__Source extract__
####

Bug #53088 mysqldump with -T & --default-character-set set truncates text/blob to 766 chars
Submitted: 22 Apr 2010 22:07 Modified: 14 Oct 2010 14:48
Reporter: Ryan Mack Email Updates:
Status: Closed Impact on me:
None 
Category:MySQL Server: mysqldump Command-line Client Severity:S2 (Serious)
Version:5.1.45 OS:Any
Assigned to: Gleb Shchepa CPU Architecture:Any

[22 Apr 2010 22:07] Ryan Mack
Description:
The change to mysqldump to support the --default-character-set option (http://bugs.mysql.com/bug.php?id=30946) truncates all converted text or blob columns to MAX_FIELD_WIDTH (766) bytes.  I am not sure whether it is desirable to convert binary format columns to the default charset at all.

I consider this a very serious bug because customers depending on mysqldump for backups may be generating incomplete backups.

How to repeat:
CREATE TABLE t1 (a BLOB) CHARSET latin1;

CREATE TABLE t2 LIKE t1;

INSERT INTO t1 VALUES ('<800 characters>');

SELECT * INTO OUTFILE '<file>' /*!50138 CHARACTER SET latin1 */ FROM t1;

LOAD DATA INFILE '<file>' INTO TABLE t2;

SELECT * FROM t1;

SELECT * FROM t2;

Suggested fix:
Proper fix:  Ignore blob fields inside select_export::send_data() conversion code.  Allocate sufficient space for entire text fields or rewrite code to work on long text fields in pieces.

Quick fix: Rollback commit 79790.
[22 Apr 2010 22:16] Ryan Mack
Sorry, to clarify, the truncation only occurs when using --default-character-set along with tabular output.
[23 Apr 2010 0:17] Ryan Mack
Here is a patch that includes a test case and one possible fix.  This skips conversions on blobs and handles large text fields.

Attachment: bug53088-2.patch (application/octet-stream, text), 16.51 KiB.

[23 Apr 2010 12:26] MySQL Verification Team
Verified as described with 5.1.40sp1 on x86_64.
[27 Apr 2010 16:34] Bugs System
A patch for this bug has been committed. After review, it may
be pushed to the relevant source trees for release in the next
version. You can access the patch from:

  http://lists.mysql.com/commits/106707

3359 Gleb Shchepa	2010-04-27
      Bug #53088: mysqldump with -T & --default-character-set set 
                  truncates text/blob to 766 chars 
       
      mysqldump and SELECT ... INTO OUTFILE truncated long BLOB/TEXT 
      values to size of 766 bytes (MAX_FIELD_WIDTH or 255 * 3 + 1).

####

__Work request A__
From the mysqldump bug report, list every bracketed date and time that opens a comment.
__Work request B__
Resume the mysqldump bug report right after its final sentence, carrying on the commit message about the truncated BLOB/TEXT values.

Rendered chart images
####

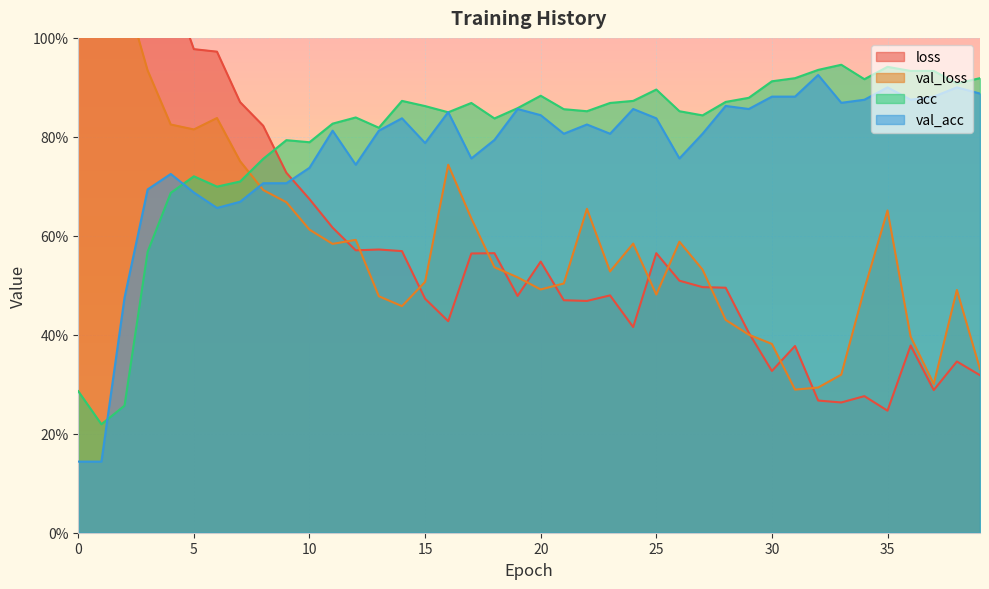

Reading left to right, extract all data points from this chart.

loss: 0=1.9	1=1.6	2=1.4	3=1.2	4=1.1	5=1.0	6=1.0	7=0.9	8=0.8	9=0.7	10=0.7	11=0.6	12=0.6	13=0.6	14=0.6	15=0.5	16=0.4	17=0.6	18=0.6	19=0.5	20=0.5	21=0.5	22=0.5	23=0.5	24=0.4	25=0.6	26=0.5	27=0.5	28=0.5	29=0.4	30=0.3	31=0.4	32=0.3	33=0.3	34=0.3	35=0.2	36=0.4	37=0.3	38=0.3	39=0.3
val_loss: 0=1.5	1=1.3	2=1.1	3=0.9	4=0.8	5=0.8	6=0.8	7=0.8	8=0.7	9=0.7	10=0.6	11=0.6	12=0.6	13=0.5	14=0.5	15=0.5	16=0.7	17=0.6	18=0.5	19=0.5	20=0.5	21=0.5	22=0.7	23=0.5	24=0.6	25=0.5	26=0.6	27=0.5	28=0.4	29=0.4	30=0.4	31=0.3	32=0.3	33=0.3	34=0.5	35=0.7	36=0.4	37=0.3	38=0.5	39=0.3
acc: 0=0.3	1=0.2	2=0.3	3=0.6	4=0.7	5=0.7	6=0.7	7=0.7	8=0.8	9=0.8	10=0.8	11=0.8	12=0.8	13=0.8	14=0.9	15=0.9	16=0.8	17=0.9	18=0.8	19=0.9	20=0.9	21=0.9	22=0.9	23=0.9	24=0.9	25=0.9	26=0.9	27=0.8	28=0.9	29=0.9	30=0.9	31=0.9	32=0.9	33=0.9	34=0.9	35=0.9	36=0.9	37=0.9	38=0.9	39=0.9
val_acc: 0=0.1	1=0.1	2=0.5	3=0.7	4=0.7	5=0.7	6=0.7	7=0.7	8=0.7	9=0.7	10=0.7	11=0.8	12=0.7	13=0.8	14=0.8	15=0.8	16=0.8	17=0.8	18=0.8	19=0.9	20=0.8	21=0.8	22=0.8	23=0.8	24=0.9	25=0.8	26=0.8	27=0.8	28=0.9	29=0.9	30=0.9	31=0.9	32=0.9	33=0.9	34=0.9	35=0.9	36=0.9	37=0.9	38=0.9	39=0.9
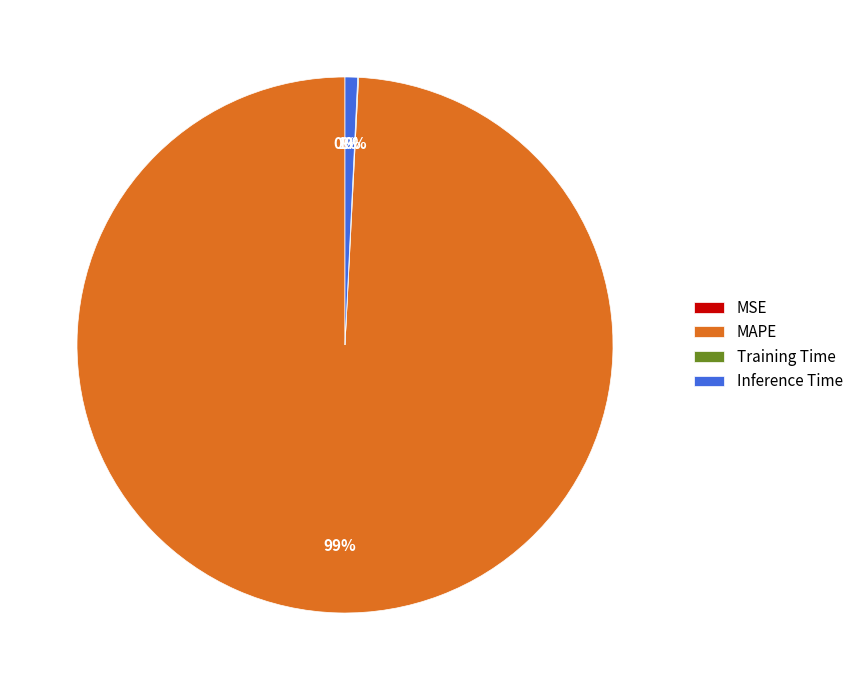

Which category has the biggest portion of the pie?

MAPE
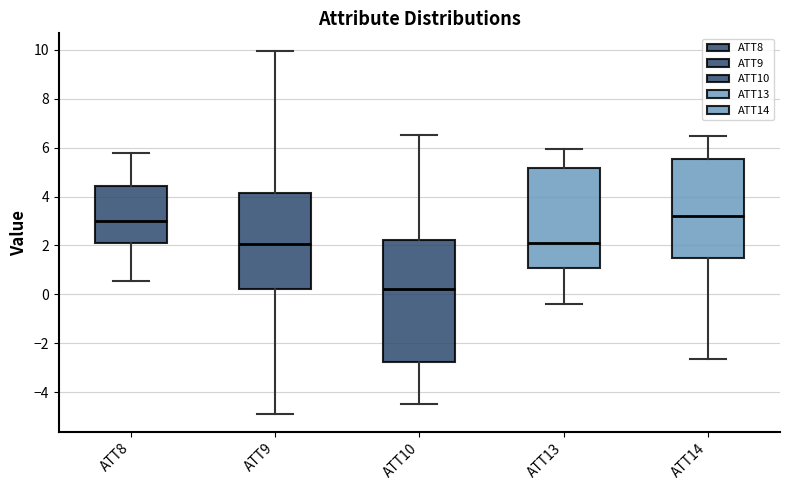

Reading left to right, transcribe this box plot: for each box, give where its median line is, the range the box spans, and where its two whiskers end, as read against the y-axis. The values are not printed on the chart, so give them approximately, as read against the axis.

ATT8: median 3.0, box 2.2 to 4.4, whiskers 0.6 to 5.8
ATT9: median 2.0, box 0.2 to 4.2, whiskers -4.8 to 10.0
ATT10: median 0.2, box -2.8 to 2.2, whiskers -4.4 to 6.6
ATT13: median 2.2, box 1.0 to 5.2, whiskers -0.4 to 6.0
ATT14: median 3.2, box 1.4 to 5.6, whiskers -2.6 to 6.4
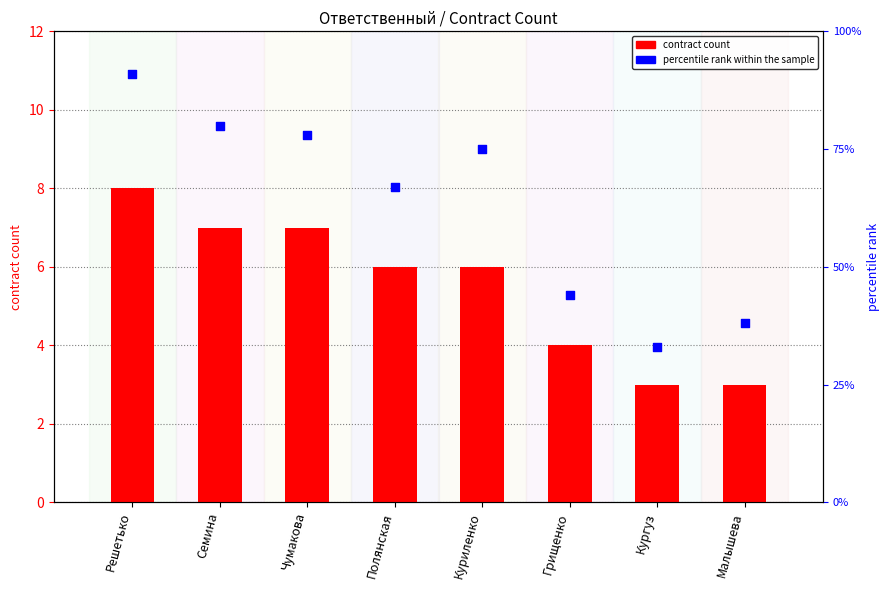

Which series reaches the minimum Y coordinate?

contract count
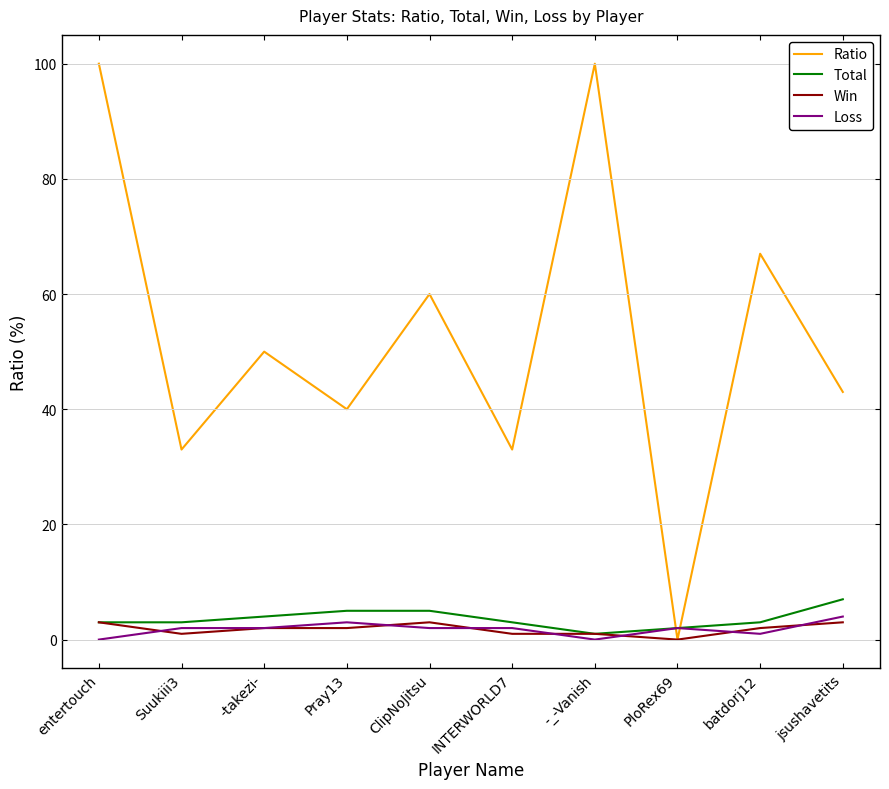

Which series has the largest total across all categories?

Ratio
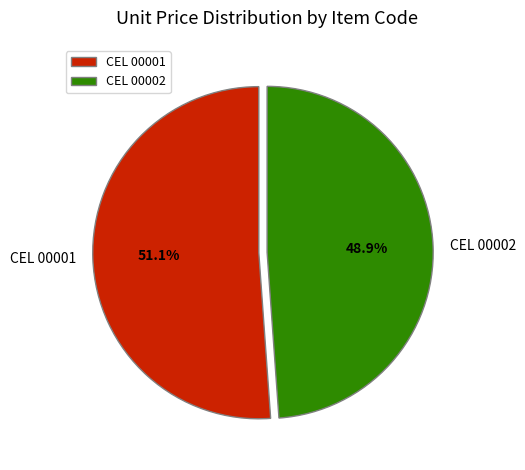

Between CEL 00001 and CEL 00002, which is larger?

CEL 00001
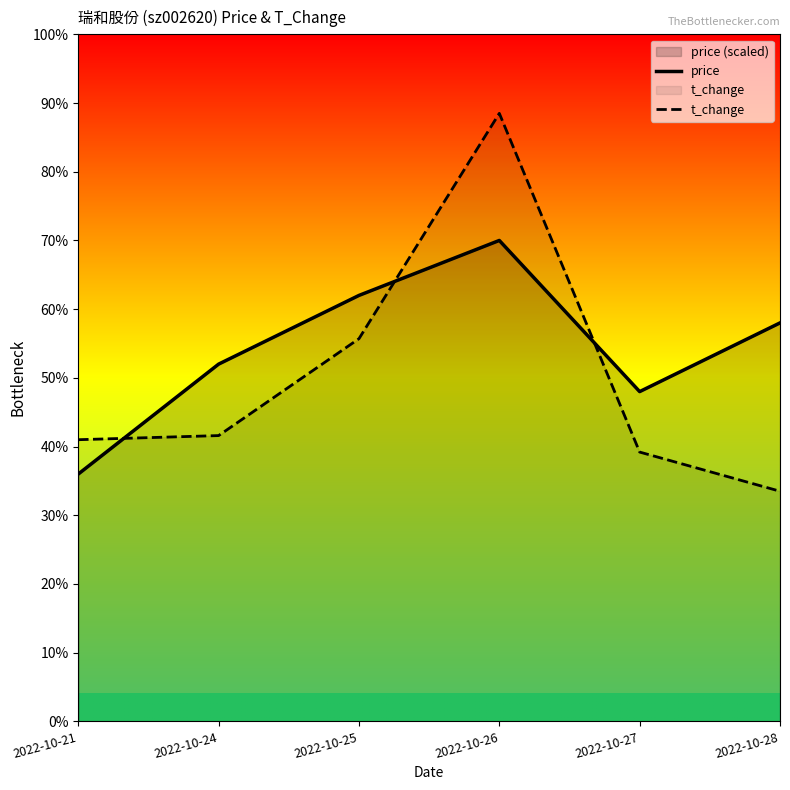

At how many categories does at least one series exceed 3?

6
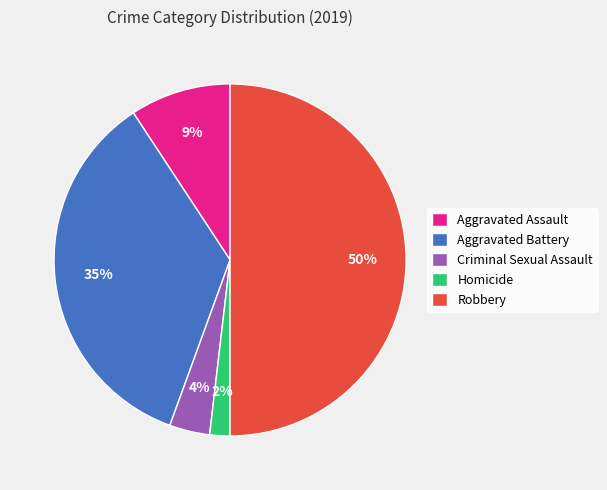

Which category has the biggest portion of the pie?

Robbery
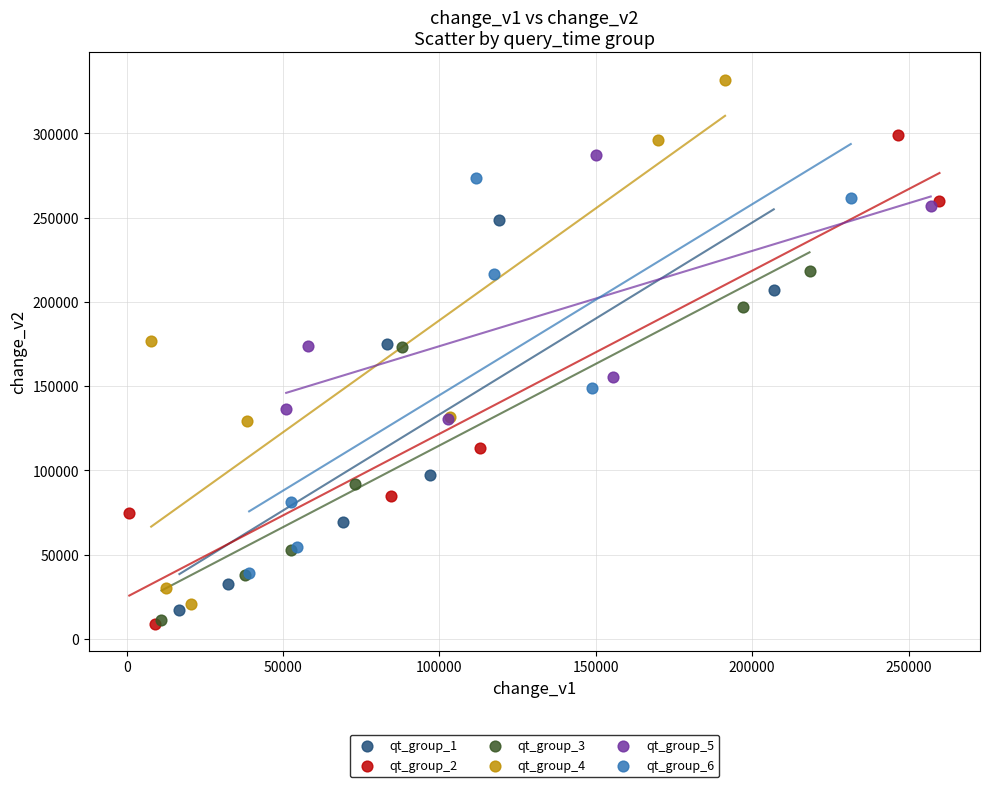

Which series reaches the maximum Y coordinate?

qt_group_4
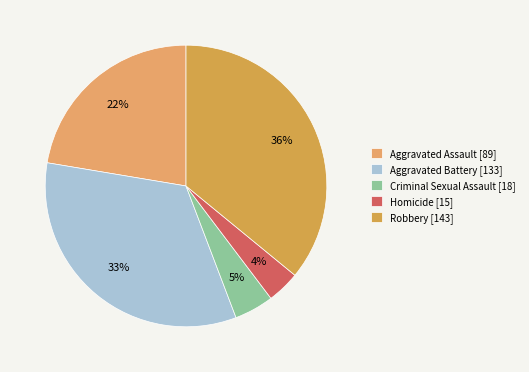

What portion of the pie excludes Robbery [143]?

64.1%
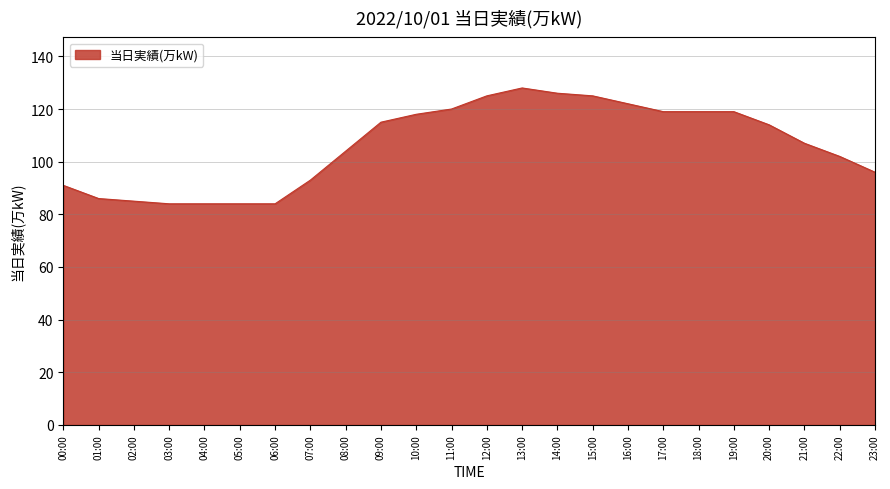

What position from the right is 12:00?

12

####

__Result A__
22 Apr 2010 22:07
22 Apr 2010 22:16
23 Apr 2010 0:17
23 Apr 2010 12:26
27 Apr 2010 16:34

__Result B__
                                                                                                           
      The select_export::send_data method has been modified to                                             
      reallocate a conversion buffer for long field data.    
     @ mysql-test/r/mysqldump.result
        Test case for bug #53088.
     @ mysql-test/r/outfile_loaddata.result
        Test case for bug #53088.
     @ mysql-test/t/mysqldump.test
        Test case for bug #53088.
     @ mysql-test/t/outfile_loaddata.test
        Test case for bug #53088.
     @ sql/sql_class.cc
        Bug #53088: mysqldump with -T & --default-character-set set                                          
                    truncates text/blob to 766 chars                                                         
                                                                                                             
        The select_export::send_data method has been modified to                                             
        reallocate a conversion buffer for long field data.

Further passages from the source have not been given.